▶ **Qué se pide**:
Copia del fragmento sobre el Quijote, sin cambiar nada, el pasaje que comienza en "El Quijoteresulta, sin" y termina en "siglo de Oro).".

El Quijoteresulta, sin duda alguna, un libro peligroso. La lectura continuada de los libros de caballerías volvió loco a su protagonista; si no la lectura, que a nadie hace mal, el estudio o el coleccionismo de ediciones cervantinas tiende a dar en raras formas de delirio y paranoia. El caso más reciente es el del profesor Francisco Calero, autor de un volumen, tan nutrido de erudición como ayuno de ciencia y del más elemental sentido común, en el que “demuestra” que el Quijote de Cervantes y el apócrifo de Avellaneda tienen un mismo autor: Juan Luis Vives (a quien se deberían también el Lazarillo y casi toda la literatura española del siglo de Oro).
            Afortunadamente, nada tiene que ver el nuevo empeño cervantino de Andrés Trapiello con esos disparates, aunque sin duda resulta polémico y solo parcialmente bien encaminado. Tras Al morir don Quijote y El final de Sancho Panza y otras suertes, sus dos continuaciones de la novela, ha querido ofrecérnosla “en castellano actual íntegra y fielmente”.

▶ **Datos proporcionados**:
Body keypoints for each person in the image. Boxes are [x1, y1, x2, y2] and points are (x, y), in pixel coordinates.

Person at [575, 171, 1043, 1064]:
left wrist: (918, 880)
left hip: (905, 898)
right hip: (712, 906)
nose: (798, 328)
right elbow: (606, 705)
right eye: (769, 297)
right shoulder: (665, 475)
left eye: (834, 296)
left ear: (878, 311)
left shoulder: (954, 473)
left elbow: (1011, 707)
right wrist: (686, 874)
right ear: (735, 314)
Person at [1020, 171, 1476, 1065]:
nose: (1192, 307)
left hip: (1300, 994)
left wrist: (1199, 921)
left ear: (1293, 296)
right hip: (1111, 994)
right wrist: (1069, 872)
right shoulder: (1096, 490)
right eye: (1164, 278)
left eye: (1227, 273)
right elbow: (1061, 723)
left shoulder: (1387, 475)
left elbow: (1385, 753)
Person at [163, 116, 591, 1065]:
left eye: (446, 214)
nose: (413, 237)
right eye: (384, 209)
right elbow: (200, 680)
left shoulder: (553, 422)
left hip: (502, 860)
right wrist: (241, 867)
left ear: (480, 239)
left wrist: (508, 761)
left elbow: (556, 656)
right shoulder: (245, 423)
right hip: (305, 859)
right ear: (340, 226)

▶ **Solución propuesta**:
El Quijoteresulta, sin duda alguna, un libro peligroso. La lectura continuada de los libros de caballerías volvió loco a su protagonista; si no la lectura, que a nadie hace mal, el estudio o el coleccionismo de ediciones cervantinas tiende a dar en raras formas de delirio y paranoia. El caso más reciente es el del profesor Francisco Calero, autor de un volumen, tan nutrido de erudición como ayuno de ciencia y del más elemental sentido común, en el que “demuestra” que el Quijote de Cervantes y el apócrifo de Avellaneda tienen un mismo autor: Juan Luis Vives (a quien se deberían también el Lazarillo y casi toda la literatura española del siglo de Oro).